[Saved data entries]

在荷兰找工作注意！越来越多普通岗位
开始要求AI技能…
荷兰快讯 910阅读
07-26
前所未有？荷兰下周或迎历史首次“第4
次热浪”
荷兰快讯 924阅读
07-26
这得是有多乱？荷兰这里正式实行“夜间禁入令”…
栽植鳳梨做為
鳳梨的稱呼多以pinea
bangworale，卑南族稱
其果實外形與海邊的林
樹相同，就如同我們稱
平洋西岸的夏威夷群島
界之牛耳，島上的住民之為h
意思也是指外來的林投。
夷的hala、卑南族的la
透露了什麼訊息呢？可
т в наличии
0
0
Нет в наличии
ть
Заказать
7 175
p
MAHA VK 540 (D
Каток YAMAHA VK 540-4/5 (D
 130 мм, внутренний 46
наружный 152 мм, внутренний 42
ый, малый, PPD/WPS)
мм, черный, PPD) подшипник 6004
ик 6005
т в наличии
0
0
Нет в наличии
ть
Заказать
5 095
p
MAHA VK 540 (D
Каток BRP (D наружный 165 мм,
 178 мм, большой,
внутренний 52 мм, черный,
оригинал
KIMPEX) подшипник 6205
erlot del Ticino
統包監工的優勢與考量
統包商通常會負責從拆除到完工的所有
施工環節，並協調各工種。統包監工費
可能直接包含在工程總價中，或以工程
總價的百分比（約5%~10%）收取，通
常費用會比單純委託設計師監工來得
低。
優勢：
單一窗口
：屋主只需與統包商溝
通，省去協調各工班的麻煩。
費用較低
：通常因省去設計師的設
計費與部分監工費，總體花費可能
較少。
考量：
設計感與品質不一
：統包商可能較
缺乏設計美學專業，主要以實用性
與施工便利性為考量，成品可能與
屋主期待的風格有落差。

### Task item
Edit the lines above so that every "Заказать" becomes "Купить", and leave all other text as it is.

### Exercise response
在荷兰找工作注意！越来越多普通岗位
开始要求AI技能…
荷兰快讯 910阅读
07-26
前所未有？荷兰下周或迎历史首次“第4
次热浪”
荷兰快讯 924阅读
07-26
这得是有多乱？荷兰这里正式实行“夜间禁入令”…
栽植鳳梨做為
鳳梨的稱呼多以pinea
bangworale，卑南族稱
其果實外形與海邊的林
樹相同，就如同我們稱
平洋西岸的夏威夷群島
界之牛耳，島上的住民之為h
意思也是指外來的林投。
夷的hala、卑南族的la
透露了什麼訊息呢？可
т в наличии
0
0
Нет в наличии
ть
Купить
7 175
p
MAHA VK 540 (D
Каток YAMAHA VK 540-4/5 (D
 130 мм, внутренний 46
наружный 152 мм, внутренний 42
ый, малый, PPD/WPS)
мм, черный, PPD) подшипник 6004
ик 6005
т в наличии
0
0
Нет в наличии
ть
Купить
5 095
p
MAHA VK 540 (D
Каток BRP (D наружный 165 мм,
 178 мм, большой,
внутренний 52 мм, черный,
оригинал
KIMPEX) подшипник 6205
erlot del Ticino
統包監工的優勢與考量
統包商通常會負責從拆除到完工的所有
施工環節，並協調各工種。統包監工費
可能直接包含在工程總價中，或以工程
總價的百分比（約5%~10%）收取，通
常費用會比單純委託設計師監工來得
低。
優勢：
單一窗口
：屋主只需與統包商溝
通，省去協調各工班的麻煩。
費用較低
：通常因省去設計師的設
計費與部分監工費，總體花費可能
較少。
考量：
設計感與品質不一
：統包商可能較
缺乏設計美學專業，主要以實用性
與施工便利性為考量，成品可能與
屋主期待的風格有落差。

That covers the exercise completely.